■ Set task
Retype these data lines exactly as they appear.

Element and coordinate records
● ● ● ● ●

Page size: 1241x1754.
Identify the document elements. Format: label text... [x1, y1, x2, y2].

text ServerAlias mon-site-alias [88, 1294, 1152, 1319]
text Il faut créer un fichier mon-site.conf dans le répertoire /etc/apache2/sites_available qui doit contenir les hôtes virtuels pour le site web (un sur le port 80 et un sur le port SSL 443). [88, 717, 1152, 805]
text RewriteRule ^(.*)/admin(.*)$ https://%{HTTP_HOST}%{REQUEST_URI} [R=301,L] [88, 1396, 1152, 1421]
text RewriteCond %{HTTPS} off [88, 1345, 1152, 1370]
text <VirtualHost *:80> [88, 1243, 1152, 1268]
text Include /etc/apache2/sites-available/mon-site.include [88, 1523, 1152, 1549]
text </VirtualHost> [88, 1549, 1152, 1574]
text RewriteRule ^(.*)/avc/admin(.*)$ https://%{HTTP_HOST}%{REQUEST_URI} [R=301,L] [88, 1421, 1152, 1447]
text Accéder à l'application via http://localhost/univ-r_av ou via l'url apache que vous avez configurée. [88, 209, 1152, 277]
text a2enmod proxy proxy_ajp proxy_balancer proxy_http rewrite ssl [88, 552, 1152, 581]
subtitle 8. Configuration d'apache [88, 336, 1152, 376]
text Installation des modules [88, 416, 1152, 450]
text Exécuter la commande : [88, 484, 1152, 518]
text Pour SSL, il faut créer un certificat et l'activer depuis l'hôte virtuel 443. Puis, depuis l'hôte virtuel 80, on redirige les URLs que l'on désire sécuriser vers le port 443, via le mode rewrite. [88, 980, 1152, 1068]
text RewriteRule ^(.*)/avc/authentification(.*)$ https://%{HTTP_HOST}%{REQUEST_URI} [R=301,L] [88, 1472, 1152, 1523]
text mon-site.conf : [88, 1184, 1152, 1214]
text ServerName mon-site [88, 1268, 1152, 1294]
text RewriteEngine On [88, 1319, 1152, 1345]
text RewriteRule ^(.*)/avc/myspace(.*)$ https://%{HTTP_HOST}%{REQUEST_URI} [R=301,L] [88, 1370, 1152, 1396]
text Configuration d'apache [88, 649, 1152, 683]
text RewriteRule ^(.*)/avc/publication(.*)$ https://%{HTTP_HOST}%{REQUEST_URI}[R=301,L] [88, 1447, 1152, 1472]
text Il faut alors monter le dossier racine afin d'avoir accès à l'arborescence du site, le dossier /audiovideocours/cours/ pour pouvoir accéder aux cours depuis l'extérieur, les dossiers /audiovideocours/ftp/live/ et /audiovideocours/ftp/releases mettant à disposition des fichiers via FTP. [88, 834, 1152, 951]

● ● ● ● ●

■ Worked solution
Page size: 1241x1754.
Identify the document elements. Format: label text... [x1, y1, x2, y2].

text ServerAlias mon-site-alias [88, 1294, 1152, 1319]
text Il faut créer un fichier mon-site.conf dans le répertoire /etc/apache2/sites_available qui doit contenir les hôtes virtuels pour le site web (un sur le port 80 et un sur le port SSL 443). [88, 717, 1152, 805]
text RewriteRule ^(.*)/admin(.*)$ https://%{HTTP_HOST}%{REQUEST_URI} [R=301,L] [88, 1396, 1152, 1421]
text RewriteCond %{HTTPS} off [88, 1345, 1152, 1370]
text <VirtualHost *:80> [88, 1243, 1152, 1268]
text Include /etc/apache2/sites-available/mon-site.include [88, 1523, 1152, 1549]
text </VirtualHost> [88, 1549, 1152, 1574]
text RewriteRule ^(.*)/avc/admin(.*)$ https://%{HTTP_HOST}%{REQUEST_URI} [R=301,L] [88, 1421, 1152, 1447]
text Accéder à l'application via http://localhost/univ-r_av ou via l'url apache que vous avez configurée. [88, 209, 1152, 277]
text a2enmod proxy proxy_ajp proxy_balancer proxy_http rewrite ssl [88, 552, 1152, 581]
subtitle 8. Configuration d'apache [88, 336, 1152, 376]
text Installation des modules [88, 416, 1152, 450]
text Exécuter la commande : [88, 484, 1152, 518]
text Pour SSL, il faut créer un certificat et l'activer depuis l'hôte virtuel 443. Puis, depuis l'hôte virtuel 80, on redirige les URLs que l'on désire sécuriser vers le port 443, via le mode rewrite. [88, 980, 1152, 1068]
text RewriteRule ^(.*)/avc/authentification(.*)$ https://%{HTTP_HOST}%{REQUEST_URI} [R=301,L] [88, 1472, 1152, 1523]
text mon-site.conf : [88, 1184, 1152, 1214]
text ServerName mon-site [88, 1268, 1152, 1294]
text RewriteEngine On [88, 1319, 1152, 1345]
text RewriteRule ^(.*)/avc/myspace(.*)$ https://%{HTTP_HOST}%{REQUEST_URI} [R=301,L] [88, 1370, 1152, 1396]
text Configuration d'apache [88, 649, 1152, 683]
text RewriteRule ^(.*)/avc/publication(.*)$ https://%{HTTP_HOST}%{REQUEST_URI}[R=301,L] [88, 1447, 1152, 1472]
text Il faut alors monter le dossier racine afin d'avoir accès à l'arborescence du site, le dossier /audiovideocours/cours/ pour pouvoir accéder aux cours depuis l'extérieur, les dossiers /audiovideocours/ftp/live/ et /audiovideocours/ftp/releases mettant à disposition des fichiers via FTP. [88, 834, 1152, 951]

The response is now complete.